Winka Dubbeldam

1966 - Present

Winka Dubbeldam is a Dutch-American architect and academic. After her education in architectural design at Columbia University, she established her own firm, Archi-Tectonics (with 15 employees), in 1994 in New York City. Her use of a combination of sustainable materials, innovative and inventive building methods with adoption of digital techniques has rewarded her with many accolades for her architectural projects. She has earned a reputation as a leading figure in modern architectural designs which has also made her "a real estate newsmaker". She is a Professor and Chair of architecture at the University of Pennsylvania. She is also the RIBA External Examiner for the Bartlett UCL London [2018-2022], the Creative Director for the Venice Biennale Virtual Italian Pavillion [2021]. Her Ted talk "Crowdfunding Urban Planning" was in TED Global in Edinburgh Scotland 2013.

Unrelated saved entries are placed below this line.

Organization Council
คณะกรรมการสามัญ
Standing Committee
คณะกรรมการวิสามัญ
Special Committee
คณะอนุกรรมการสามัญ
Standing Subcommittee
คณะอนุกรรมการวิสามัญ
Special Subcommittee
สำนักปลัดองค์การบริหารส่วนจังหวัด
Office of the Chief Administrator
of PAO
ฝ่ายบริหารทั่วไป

Her debut venture in building design was a residential house whose exhibits were displayed at the Museum of Modern Art (MoMA), and Esquire magazine named her "Best and Brightest" in 2004. Her designs have also been exhibited in the Venice Biennale, MoMa, Storefront, and Aedes Berlin in 2019, among others

Dubbeldam was born in 1966 in the Netherlands. Her father headed a Dutch organization connected with police and fire services. After her initial schooling in the Netherlands, she studied architecture at the Institute of Higher Professional Architectural Education, Rotterdam, in 1990 and obtained a Master of Architecture degree. She then moved to New York in 1990 to study architecture at the Columbia University where the digital revolution in architecture was in a nascent state of evolution. She obtained her Master of Architecture in advanced architectural design from this university in 1992. From 1992 to 1994 she worked with Peter Eisenman on projects which she termed as "investigations". She then established her own firm in New York, Archi-Tectonics, in 1994 and since then has been engaged in designing commercial and residential projects.

Dubbeldam, 6 feet (1.8 m) tall, generally attired in black, resides in her house which has black walls (which she says is "a little experiment"), with interior furnishings in black and white with tinge of purple shade.